> **Records to use**
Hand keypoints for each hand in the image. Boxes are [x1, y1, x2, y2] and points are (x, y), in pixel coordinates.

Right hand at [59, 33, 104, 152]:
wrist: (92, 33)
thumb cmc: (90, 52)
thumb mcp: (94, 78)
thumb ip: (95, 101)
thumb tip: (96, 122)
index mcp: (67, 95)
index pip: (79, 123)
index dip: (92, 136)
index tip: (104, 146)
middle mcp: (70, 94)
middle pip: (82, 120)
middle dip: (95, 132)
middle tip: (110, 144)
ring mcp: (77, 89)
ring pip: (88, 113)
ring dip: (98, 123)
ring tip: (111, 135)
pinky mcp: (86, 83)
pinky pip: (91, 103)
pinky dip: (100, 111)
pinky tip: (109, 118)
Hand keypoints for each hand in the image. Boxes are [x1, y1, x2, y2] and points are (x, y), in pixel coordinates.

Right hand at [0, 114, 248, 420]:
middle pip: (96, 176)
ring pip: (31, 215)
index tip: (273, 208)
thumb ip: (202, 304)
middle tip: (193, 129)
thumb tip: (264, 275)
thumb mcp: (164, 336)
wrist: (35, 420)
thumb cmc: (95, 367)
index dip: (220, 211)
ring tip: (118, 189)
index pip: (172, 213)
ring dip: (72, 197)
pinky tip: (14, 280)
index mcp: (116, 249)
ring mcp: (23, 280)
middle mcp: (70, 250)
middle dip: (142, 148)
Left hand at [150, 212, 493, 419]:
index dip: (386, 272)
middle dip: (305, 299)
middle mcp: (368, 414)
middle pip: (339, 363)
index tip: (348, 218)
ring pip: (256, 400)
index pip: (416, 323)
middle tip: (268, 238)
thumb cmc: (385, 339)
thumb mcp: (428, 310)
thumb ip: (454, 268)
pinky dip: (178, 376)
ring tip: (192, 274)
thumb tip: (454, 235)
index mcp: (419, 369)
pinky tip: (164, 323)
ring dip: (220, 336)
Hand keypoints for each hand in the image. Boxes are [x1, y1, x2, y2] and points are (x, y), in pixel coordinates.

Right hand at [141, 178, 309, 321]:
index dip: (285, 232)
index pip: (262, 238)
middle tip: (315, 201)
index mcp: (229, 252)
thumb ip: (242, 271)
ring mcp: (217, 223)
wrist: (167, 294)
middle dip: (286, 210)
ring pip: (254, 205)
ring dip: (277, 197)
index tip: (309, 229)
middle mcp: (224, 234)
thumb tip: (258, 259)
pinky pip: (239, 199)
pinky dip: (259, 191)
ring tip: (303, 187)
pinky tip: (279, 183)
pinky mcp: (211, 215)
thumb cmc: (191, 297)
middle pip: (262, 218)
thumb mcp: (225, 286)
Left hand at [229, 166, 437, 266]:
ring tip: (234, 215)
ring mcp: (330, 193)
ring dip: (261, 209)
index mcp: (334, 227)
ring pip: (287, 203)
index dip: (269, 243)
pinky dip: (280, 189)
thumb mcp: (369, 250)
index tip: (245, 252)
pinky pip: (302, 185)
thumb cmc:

...

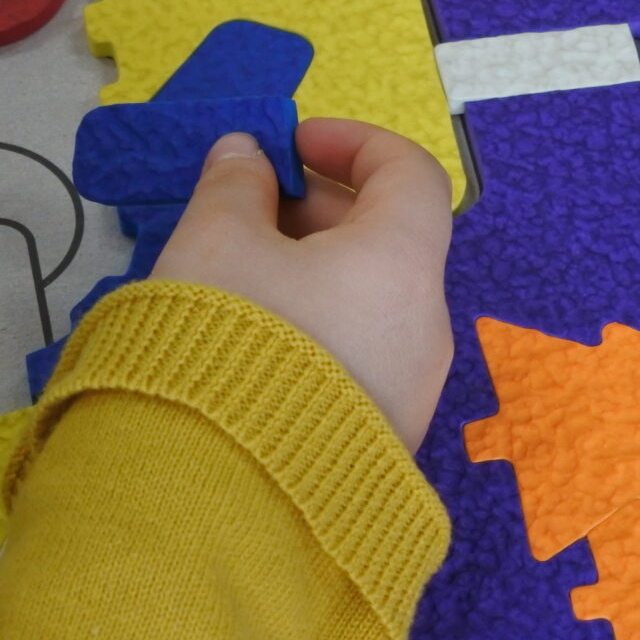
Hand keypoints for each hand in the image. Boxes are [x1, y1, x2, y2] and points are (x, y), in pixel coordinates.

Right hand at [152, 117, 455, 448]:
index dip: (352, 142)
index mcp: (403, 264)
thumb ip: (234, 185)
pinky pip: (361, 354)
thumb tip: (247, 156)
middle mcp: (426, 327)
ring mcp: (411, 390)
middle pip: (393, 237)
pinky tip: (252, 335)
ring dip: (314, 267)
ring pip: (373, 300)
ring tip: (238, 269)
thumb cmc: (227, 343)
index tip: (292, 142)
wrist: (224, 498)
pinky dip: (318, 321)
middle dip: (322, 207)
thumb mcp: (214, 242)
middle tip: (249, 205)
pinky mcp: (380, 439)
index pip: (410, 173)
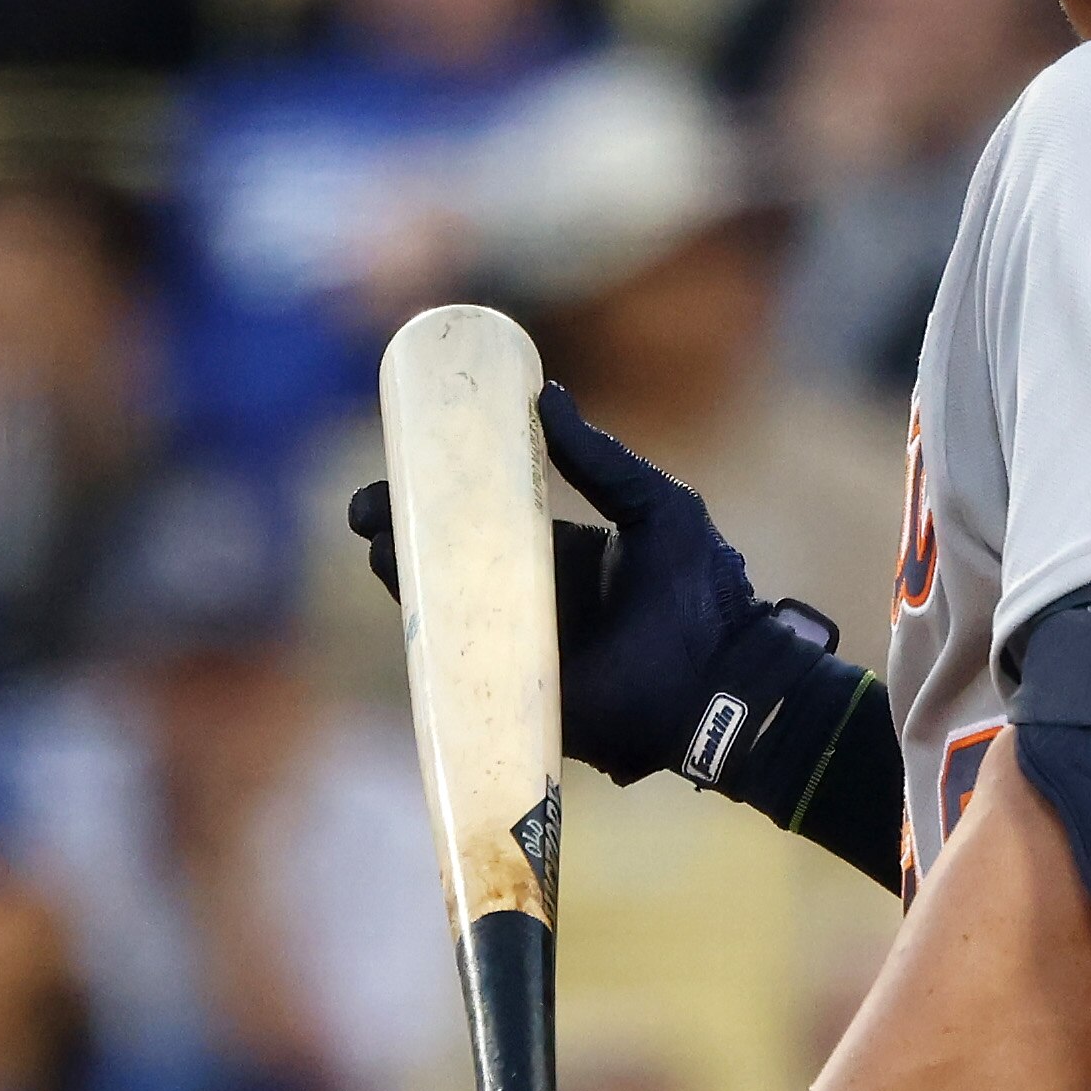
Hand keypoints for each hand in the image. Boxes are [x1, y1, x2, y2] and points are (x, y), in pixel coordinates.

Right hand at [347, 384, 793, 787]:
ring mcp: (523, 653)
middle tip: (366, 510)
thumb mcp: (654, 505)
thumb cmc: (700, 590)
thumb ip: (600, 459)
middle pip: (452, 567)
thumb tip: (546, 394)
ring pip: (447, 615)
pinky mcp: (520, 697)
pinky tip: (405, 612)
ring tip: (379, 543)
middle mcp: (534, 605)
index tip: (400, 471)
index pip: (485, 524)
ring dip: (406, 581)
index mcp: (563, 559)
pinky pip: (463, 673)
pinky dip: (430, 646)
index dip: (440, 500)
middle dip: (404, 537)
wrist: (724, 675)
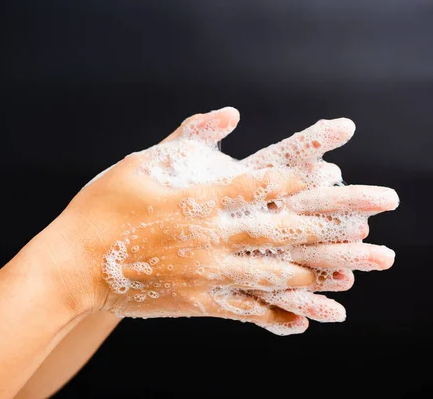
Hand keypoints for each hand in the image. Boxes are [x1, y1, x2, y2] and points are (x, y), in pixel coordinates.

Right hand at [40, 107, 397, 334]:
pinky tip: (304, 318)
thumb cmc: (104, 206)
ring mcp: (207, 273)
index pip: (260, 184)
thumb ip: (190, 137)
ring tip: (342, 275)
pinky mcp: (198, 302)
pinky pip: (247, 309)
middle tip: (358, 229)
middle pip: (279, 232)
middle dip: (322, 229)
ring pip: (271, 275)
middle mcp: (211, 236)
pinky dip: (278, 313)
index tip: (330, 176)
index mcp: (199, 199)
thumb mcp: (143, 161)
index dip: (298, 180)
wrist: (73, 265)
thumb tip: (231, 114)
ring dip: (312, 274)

> **Exercise instructions**
Using the listing above, state how many lines contain the string "wrist". Give the number by itself.

> **Result of the task**
6